What to produce >> Format every line of the material below as a numbered list, skipping blank lines. Leave the pictures out of your answer.

Records in a dataset >>
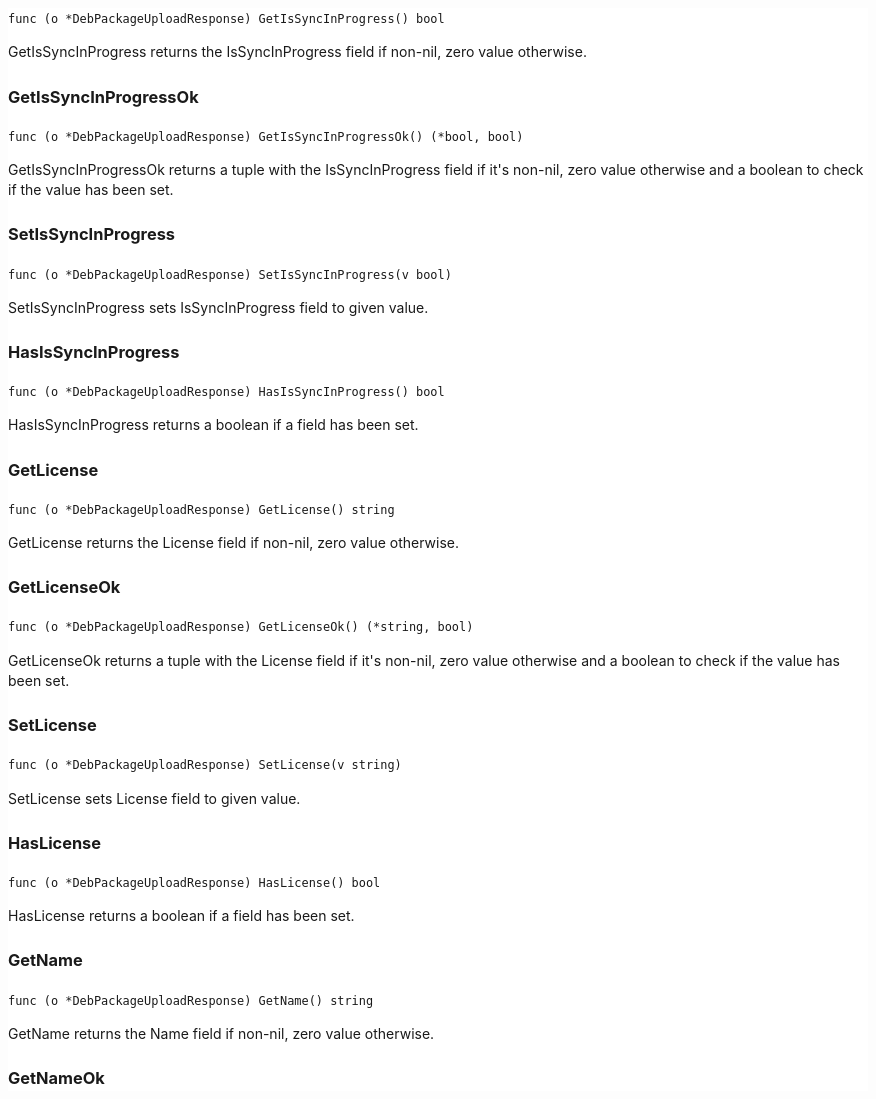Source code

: `func (o *DebPackageUploadResponse) GetIsSyncInProgress() bool`

GetIsSyncInProgress returns the IsSyncInProgress field if non-nil, zero value otherwise.

### GetIsSyncInProgressOk

`func (o *DebPackageUploadResponse) GetIsSyncInProgressOk() (*bool, bool)`

GetIsSyncInProgressOk returns a tuple with the IsSyncInProgress field if it's non-nil, zero value otherwise
and a boolean to check if the value has been set.

### SetIsSyncInProgress

`func (o *DebPackageUploadResponse) SetIsSyncInProgress(v bool)`

SetIsSyncInProgress sets IsSyncInProgress field to given value.

### HasIsSyncInProgress

`func (o *DebPackageUploadResponse) HasIsSyncInProgress() bool`

HasIsSyncInProgress returns a boolean if a field has been set.

### GetLicense

`func (o *DebPackageUploadResponse) GetLicense() string`

GetLicense returns the License field if non-nil, zero value otherwise.

### GetLicenseOk

`func (o *DebPackageUploadResponse) GetLicenseOk() (*string, bool)`

GetLicenseOk returns a tuple with the License field if it's non-nil, zero value otherwise
and a boolean to check if the value has been set.

### SetLicense

`func (o *DebPackageUploadResponse) SetLicense(v string)`

SetLicense sets License field to given value.

### HasLicense

`func (o *DebPackageUploadResponse) HasLicense() bool`

HasLicense returns a boolean if a field has been set.

### GetName

`func (o *DebPackageUploadResponse) GetName() string`

GetName returns the Name field if non-nil, zero value otherwise.

### GetNameOk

Solution to this exercise >>
1. Source code
2. : `func (o *DebPackageUploadResponse) GetIsSyncInProgress() bool`
3. GetIsSyncInProgress returns the IsSyncInProgress field if non-nil, zero value otherwise.
4. ### GetIsSyncInProgressOk
5. `func (o *DebPackageUploadResponse) GetIsSyncInProgressOk() (*bool, bool)`
6. GetIsSyncInProgressOk returns a tuple with the IsSyncInProgress field if it's non-nil, zero value otherwise
7. and a boolean to check if the value has been set.
8. ### SetIsSyncInProgress
9. `func (o *DebPackageUploadResponse) SetIsSyncInProgress(v bool)`
10. SetIsSyncInProgress sets IsSyncInProgress field to given value.
11. ### HasIsSyncInProgress
12. `func (o *DebPackageUploadResponse) HasIsSyncInProgress() bool`
13. HasIsSyncInProgress returns a boolean if a field has been set.
14. ### GetLicense
15. `func (o *DebPackageUploadResponse) GetLicense() string`
16. GetLicense returns the License field if non-nil, zero value otherwise.
17. ### GetLicenseOk
18. `func (o *DebPackageUploadResponse) GetLicenseOk() (*string, bool)`
19. GetLicenseOk returns a tuple with the License field if it's non-nil, zero value otherwise
20. and a boolean to check if the value has been set.
21. ### SetLicense
22. `func (o *DebPackageUploadResponse) SetLicense(v string)`
23. SetLicense sets License field to given value.
24. ### HasLicense
25. `func (o *DebPackageUploadResponse) HasLicense() bool`
26. HasLicense returns a boolean if a field has been set.
27. ### GetName
28. `func (o *DebPackageUploadResponse) GetName() string`
29. GetName returns the Name field if non-nil, zero value otherwise.
30. ### GetNameOk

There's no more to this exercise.